Founders spend a lot of time worrying about the homepage because it feels like the official front door. Fair enough. But a surprising amount of growth gets decided one step later, on the surface that answers the next practical question.
Can I trust this price? Will checkout behave? Does this tool connect to the rest of my stack? If an AI assistant goes looking for proof about this company, what exactly will it find? Those questions rarely get settled by the hero section.
Pricing is not just a billing page
James Hawkins's early PostHog writeup is useful because it shows pricing doing two jobs at once. The team used a founder-calendar pricing page for first sales before everything was fully self-serve. That is a better early move than hiding prices until some vague demo call.
A real buyer who reaches the pricing page is doing serious work. They are trying to decide whether the product belongs in the budget. If the page can answer that and offer a clean next step, it becomes part sales call, part research tool. That is a much more honest growth surface than another broad top-of-funnel explainer.
The conversion path deserves the first performance work
Helly Hansen's team did something I wish more companies would do. It treated speed as a conversion problem, not a brand-theater problem. The checkout-first Core Web Vitals rehab started with the highest-intent step instead of the prettiest public page.
That sounds less glamorous than a homepage redesign because it is. It is also easier to defend. If the user is already trying to buy, every second and every layout jump has a cost. Growth work gets cleaner when it stays that close to the actual decision.
Shipping speed changes what gets improved
The Examine case study points to the operational side of this. A preview deployment review loop for conversion shipping does not look like marketing, but it changes how quickly good ideas become real pages.
That matters because most conversion problems are small. A weaker headline. A clumsy form state. A missing explanation near the button. If those fixes sit in a queue for weeks, the team learns slowly and the surface stays mediocre. Fast review is not vanity. It is part of the growth system.
Onboarding should reveal the sticky use case
Zapier's partner guidance makes a plain point that a lot of SaaS teams miss. Users do not care that an integration exists somewhere in the documentation. They care when it appears at the moment it saves them work. That is why the embedded integration marketplace in onboarding idea is stronger than a lonely integrations page.
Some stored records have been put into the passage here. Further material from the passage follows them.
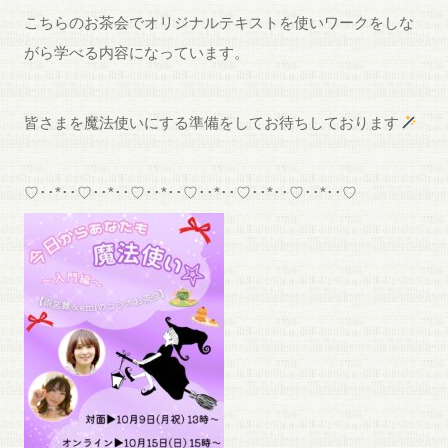
こちらのお茶会でオリジナルテキストを使いワークをしな
がら学べる内容になっています。
皆さまを魔法使いにする準備をしてお待ちしております
♡･･*･･♡･･*･･♡･･*･･♡･･*･･♡･･*･･♡･･*･･♡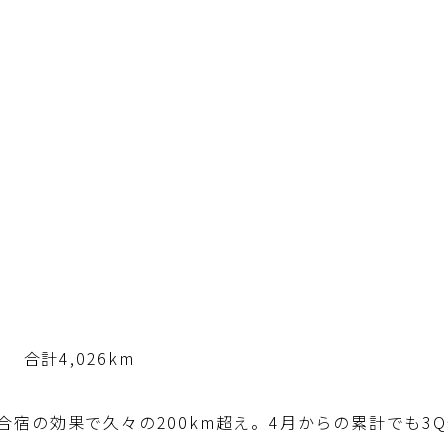
m
 合計4,026km
宿の効果で久々の200km超え。4月からの累計でも3Q分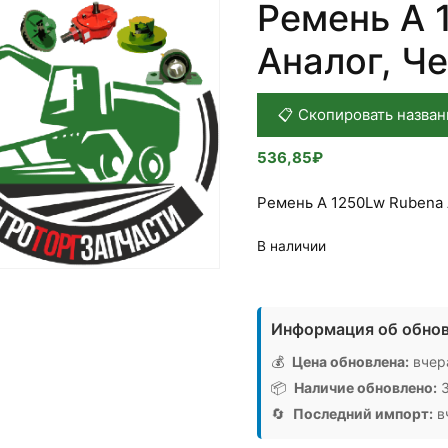
Ремень А 
Аналог, Ч
📋 Скопировать назван
536,85
₽
Ремень А 1250Lw Rubena 
В наличии
Количество
товара
Информация об обнов
Ремень
А
💰
Цена обновлена:
вчера
1250Lw
📦
Наличие обновлено:
3
Rubena,
🔄
Последний импорт:
вч
Аналог,
Чехия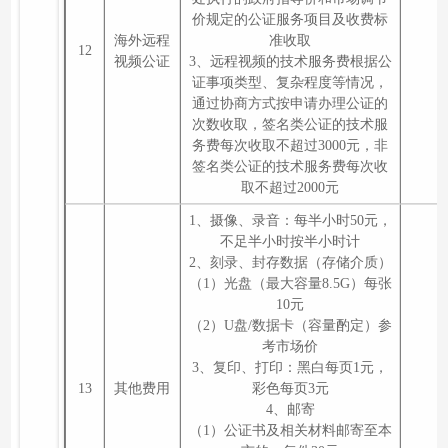
价规定的公证服务项目及收费标
海外远程
准收取
12
视频公证
3、远程视频的技术服务费根据公
证事项类型、复杂程度等情况，
通过协商方式按申请办理公证的
次数收取，签名类公证的技术服
务费每次收取不超过3000元，非
签名类公证的技术服务费每次收
取不超过2000元
1、摄像、录音：每半小时50元，
不足半小时按半小时计
2、刻录、封存数据（存储介质）
（1）光盘（最大容量8.5G）每张
10元
（2）U盘/数据卡（容量酌定）参
考市场价
3、复印、打印：黑白每页1元，
13
其他费用
彩色每页3元
4、邮寄
（1）公证书及相关材料邮寄至本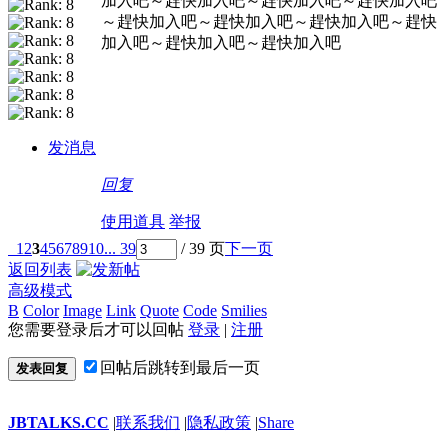
加入吧～趕快加入吧～趕快加入吧～趕快加入吧
～趕快加入吧～趕快加入吧～趕快加入吧～趕快
加入吧～趕快加入吧～趕快加入吧
发消息
回复
使用道具
举报
1
2
3
4
5
6
7
8
9
10
... 39
/ 39 页
下一页
返回列表
高级模式
B
Color
Image
Link
Quote
Code
Smilies
您需要登录后才可以回帖
登录
|
注册
回帖后跳转到最后一页
发表回复
JBTALKS.CC
|
联系我们
|
隐私政策
|
Share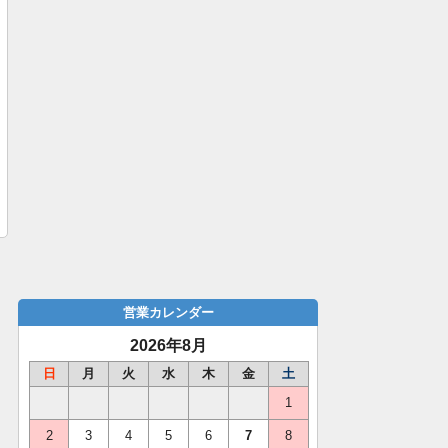
営業カレンダー
2026年8月
日
月
火
水
木
金
土
1
2
3
4
5
6
7
8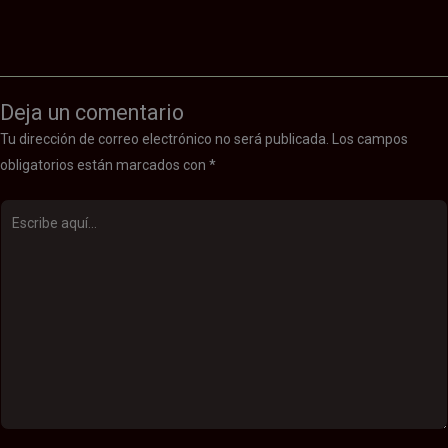
Deja un comentario
Tu dirección de correo electrónico no será publicada.
Los campos
obligatorios están marcados con
*
Escribe
aquí...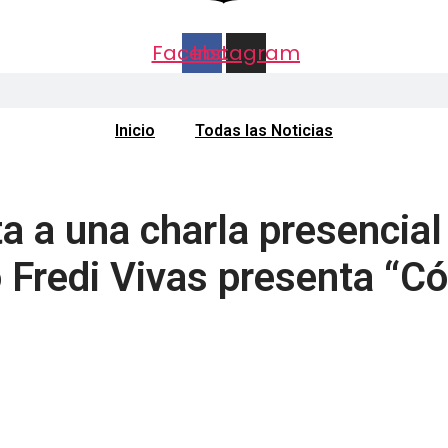
Facebook
Instagram
Inicio
Todas las Noticias
ta a una charla presencial
io Fredi Vivas presenta “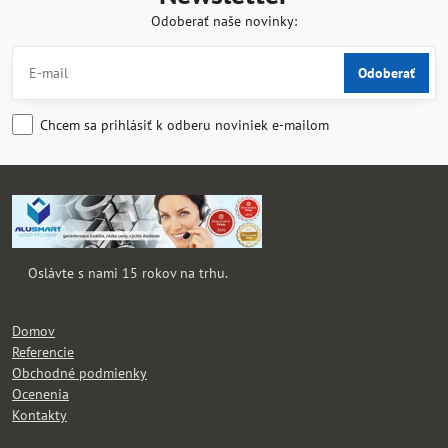
Odoberať naše novinky:
Odoberať
Chcem sa prihlásiť k odberu noviniek e-mailom
Oslávte s nami 15 rokov na trhu.
Domov
Referencie
Obchodné podmienky
Ocenenia
Kontakty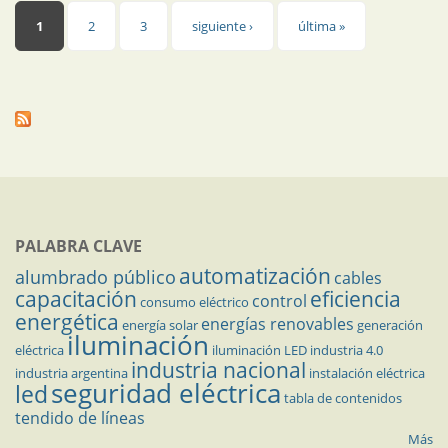
Páginas
1
2
3
siguiente ›
última »
PALABRA CLAVE
automatización
alumbrado público
cables
capacitación
eficiencia
control
consumo eléctrico
energética
energías renovables
energía solar
generación
iluminación
eléctrica
iluminación LED
industria 4.0
industria nacional
industria argentina
instalación eléctrica
seguridad eléctrica
led
tabla de contenidos
tendido de líneas
Más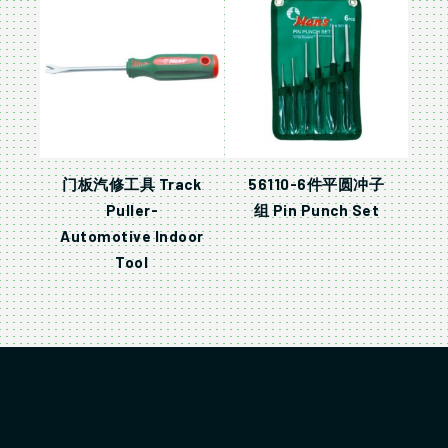
门板汽修工具 Track
56110-6件平圆冲子
Puller-
组 Pin Punch Set
Automotive Indoor
Tool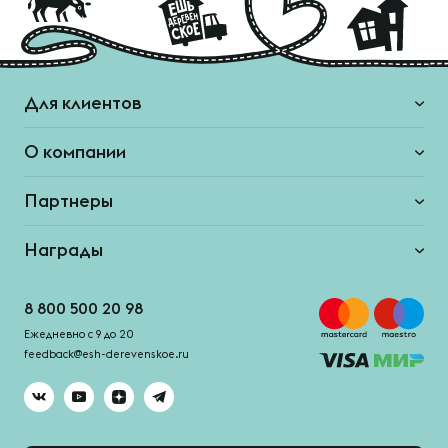
Для клиентов
О компании
Партнеры
Награды
8 800 500 20 98
Ежедневно с 9 до 20
feedback@esh-derevenskoe.ru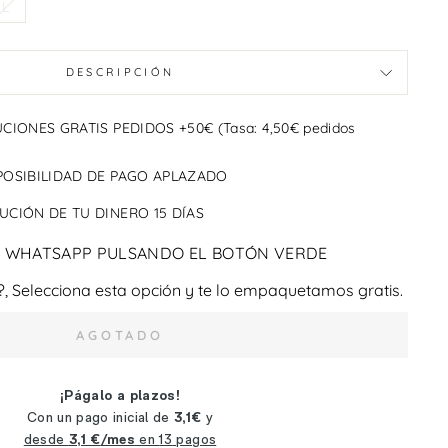
L
DESCRIPCIÓN
CIONES GRATIS PEDIDOS +50€ (Tasa: 4,50€ pedidos
POSIBILIDAD DE PAGO APLAZADO
CIÓN DE TU DINERO 15 DÍAS
 WHATSAPP PULSANDO EL BOTÓN VERDE
?, Selecciona esta opción y te lo empaquetamos gratis.
AGOTADO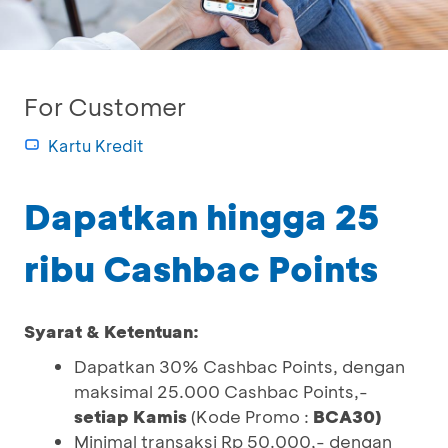
For Customer
Kartu Kredit
Dapatkan hingga 25
ribu Cashbac Points
Syarat & Ketentuan:
Dapatkan 30% Cashbac Points, dengan
maksimal 25.000 Cashbac Points,-
setiap Kamis
(Kode Promo :
BCA30)
Minimal transaksi Rp 50.000,- dengan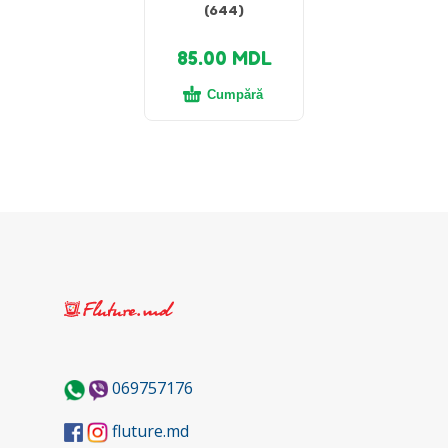
(644)
85.00
MDL
Cumpără
069757176
fluture.md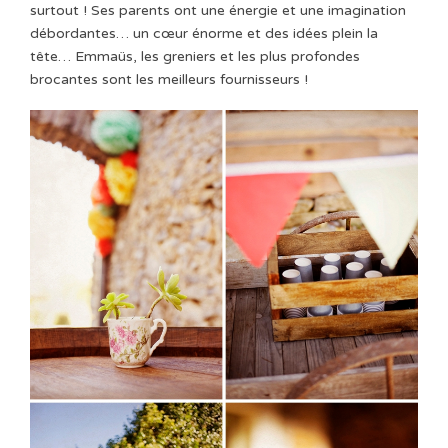
surtout !
Ses parents ont une énergie et une imagination
débordantes… un cœur énorme et des idées plein la
tête… Emmaüs, les greniers et les plus profondes
brocantes sont les meilleurs fournisseurs !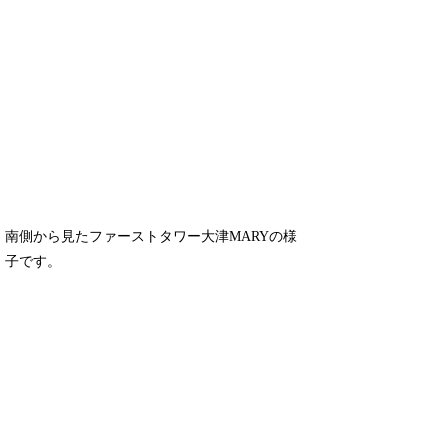
南側から見たファーストタワー大津MARYの様
子です。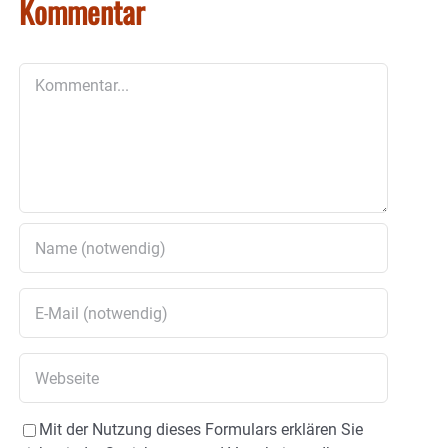
Kommentar
Kommentar
Mit der Nutzung dieses Formulars erklären Sie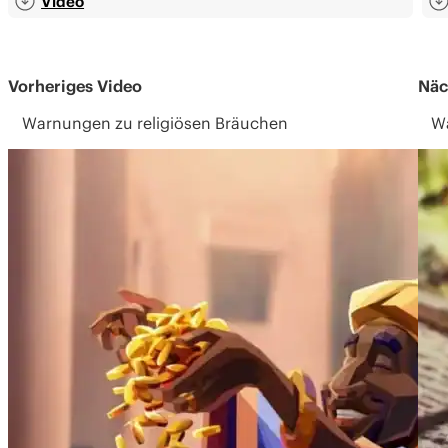
Video
Vorheriges Video
Näc
Warnungen zu religiösen Bräuchen
W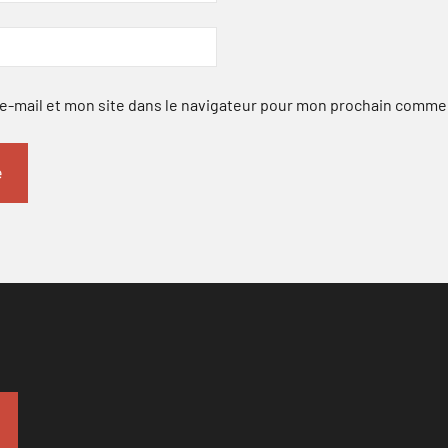
-mail et mon site dans le navigateur pour mon prochain comme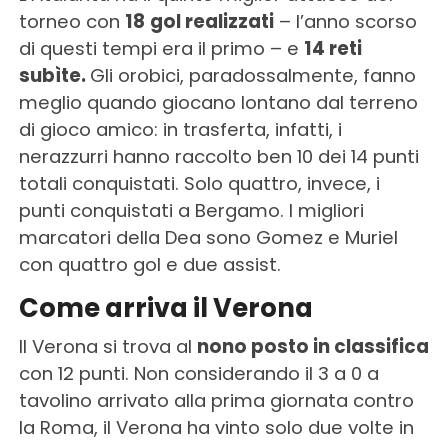
torneo con
18
gol realizzati
– l’anno scorso
di questi tempi era il primo – e
14 reti
subìte.
Gli orobici, paradossalmente, fanno
meglio quando giocano lontano dal terreno
di gioco amico: in trasferta, infatti, i
nerazzurri hanno raccolto ben 10 dei 14 punti
totali conquistati. Solo quattro, invece, i
punti conquistati a Bergamo. I migliori
marcatori della Dea sono Gomez e Muriel
con quattro gol e due assist.
Come arriva il Verona
Il Verona si trova al
nono posto in classifica
con 12 punti. Non considerando il 3 a 0 a
tavolino arrivato alla prima giornata contro
la Roma, il Verona ha vinto solo due volte in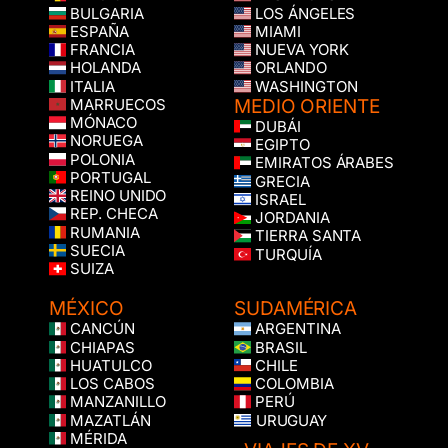
BULGARIA
LOS ÁNGELES
ESPAÑA
MIAMI
FRANCIA
NUEVA YORK
HOLANDA
ORLANDO
ITALIA
WASHINGTON
MEDIO ORIENTE
MARRUECOS
MÓNACO
DUBÁI
NORUEGA
EGIPTO
POLONIA
EMIRATOS ÁRABES
PORTUGAL
GRECIA
REINO UNIDO
ISRAEL
REP. CHECA
JORDANIA
RUMANIA
TIERRA SANTA
SUECIA
TURQUÍA
SUIZA
MÉXICO
SUDAMÉRICA
CANCÚN
ARGENTINA
CHIAPAS
BRASIL
HUATULCO
CHILE
LOS CABOS
COLOMBIA
MANZANILLO
PERÚ
MAZATLÁN
URUGUAY
MÉRIDA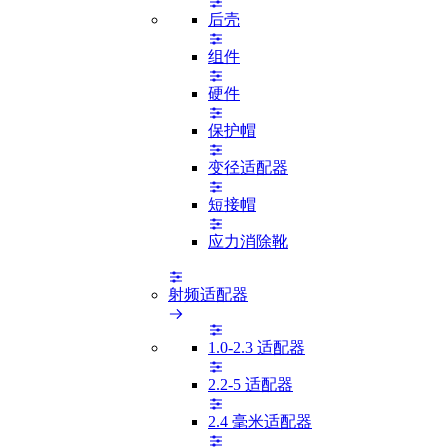
后壳
组件
硬件
保护帽
变径适配器
短接帽
应力消除靴
射频适配器
1.0-2.3 适配器
2.2-5 适配器
2.4 毫米适配器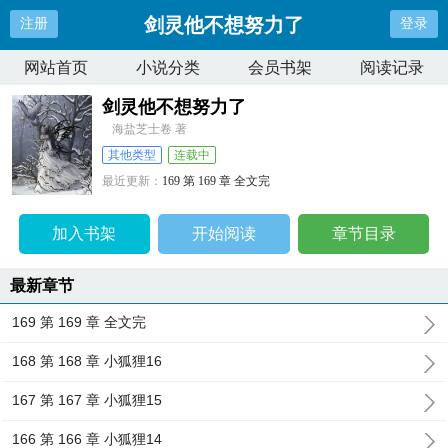
剑灵他不想努力了
注册
登录
网站首页
小说分类
会员书架
阅读记录
剑灵他不想努力了
海盐芝士卷 著
其他类型
连载中
最近更新：
169 第 169 章 全文完
更新时间：
2024-11-02 15:55:43
加入书架
开始阅读
章节目录
最新章节
169 第 169 章 全文完
168 第 168 章 小狐狸16
167 第 167 章 小狐狸15
166 第 166 章 小狐狸14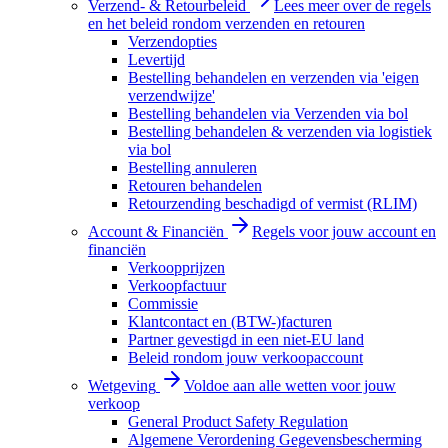
Verzend- & Retourbeleid
Lees meer over de regels
en het beleid rondom verzenden en retouren
Verzendopties
Levertijd
Bestelling behandelen en verzenden via 'eigen
verzendwijze'
Bestelling behandelen via Verzenden via bol
Bestelling behandelen & verzenden via logistiek
via bol
Bestelling annuleren
Retouren behandelen
Retourzending beschadigd of vermist (RLIM)
Account & Financiën
Regels voor jouw account en
financiën
Verkoopprijzen
Verkoopfactuur
Commissie
Klantcontact en (BTW-)facturen
Partner gevestigd in een niet-EU land
Beleid rondom jouw verkoopaccount
Wetgeving
Voldoe aan alle wetten voor jouw
verkoop
General Product Safety Regulation
Algemene Verordening Gegevensbescherming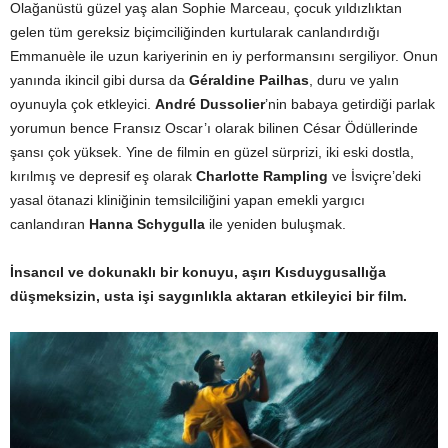
Olağanüstü güzel yaş alan Sophie Marceau, çocuk yıldızlıktan
gelen tüm gereksiz biçimciliğinden kurtularak canlandırdığı
Emmanuèle ile uzun kariyerinin en iy performansını sergiliyor. Onun
yanında ikincil gibi dursa da
Géraldine Pailhas
, duru ve yalın
oyunuyla çok etkleyici.
André Dussolier
’nin babaya getirdiği parlak
yorumun bence Fransız Oscar’ı olarak bilinen César Ödüllerinde
şansı çok yüksek. Yine de filmin en güzel sürprizi, iki eski dostla,
kırılmış ve depresif eş olarak
Charlotte Rampling
ve İsviçre’deki
yasal ötanazi kliniğinin temsilciliğini yapan emekli yargıcı
canlandıran
Hanna Schygulla
ile yeniden buluşmak.
İnsancıl ve dokunaklı bir konuyu, aşırı Kısduygusallığa
düşmeksizin, usta işi saygınlıkla aktaran etkileyici bir film.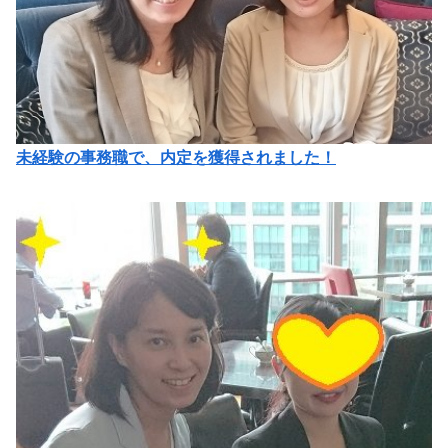
未経験の事務職で、内定を獲得されました！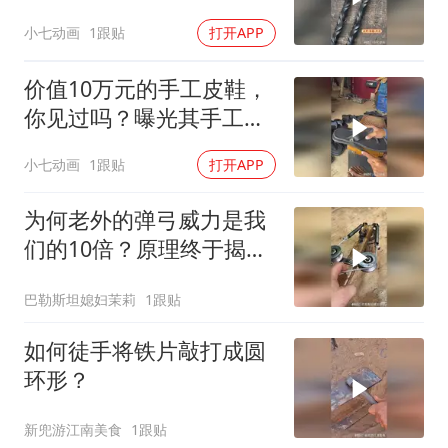
更惊艳！
小七动画
1跟贴
打开APP
价值10万元的手工皮鞋，
你见过吗？曝光其手工制
作的复杂过程！
小七动画
1跟贴
打开APP
为何老外的弹弓威力是我
们的10倍？原理终于揭
晓！
巴勒斯坦媳妇茉莉
1跟贴
如何徒手将铁片敲打成圆
环形？
新兜游江南美食
1跟贴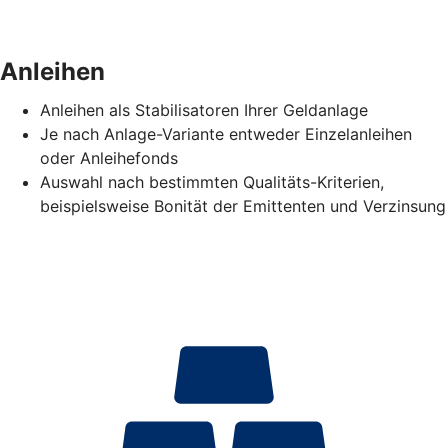
Anleihen
Anleihen als Stabilisatoren Ihrer Geldanlage
Je nach Anlage-Variante entweder Einzelanleihen
oder Anleihefonds
Auswahl nach bestimmten Qualitäts-Kriterien,
beispielsweise Bonität der Emittenten und Verzinsung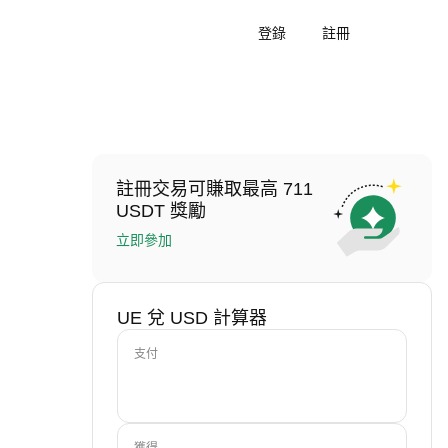
登錄
註冊
註冊交易可賺取最高 711
USDT 獎勵
立即參加
UE 兌 USD 計算器
支付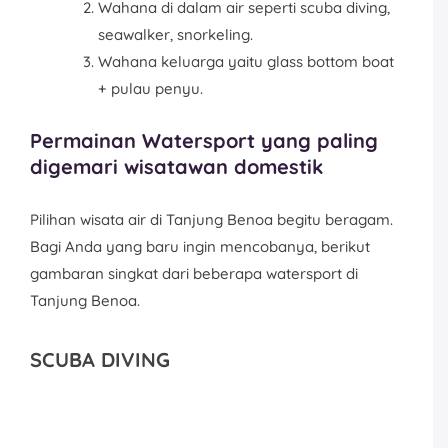
Wahana di dalam air seperti scuba diving,
seawalker, snorkeling.
Wahana keluarga yaitu glass bottom boat
+ pulau penyu.
Permainan Watersport yang paling
digemari wisatawan domestik
Pilihan wisata air di Tanjung Benoa begitu beragam.
Bagi Anda yang baru ingin mencobanya, berikut
gambaran singkat dari beberapa watersport di
Tanjung Benoa.
SCUBA DIVING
Good onboarding is not a tour of features. It is a short path to the system the user wanted to build in the first place. When a tool gets wired into the rest of someone's workflow, they are not just activated. They are harder to replace.
Now there is another surface behind the visible ones
Waldium is interesting because it takes the idea one layer deeper. The llms.txt plus MCP content corpus for AI discovery tactic treats machine-readable content as a first-class growth surface instead of a side effect.
That sounds technical, but the commercial point is simple. More people now meet products through assistants, not just browser tabs. If your best material cannot be found, queried, or cited in that environment, the product is leaving discovery on the table.
Where this applies
For SaaS, spend more time on pricing, checkout, onboarding, and the proof layer around them. For AI products, make sure the content can travel into answer engines and agent workflows, not just rank in a classic SERP. For marketplaces and outbound-heavy products, look at the exact page or workflow where intent hardens into trust.
The practical question is not whether the homepage looks good. It is which next useful surface is carrying the real argument for the product, and whether the team has made that surface clear, fast, and easy to act on.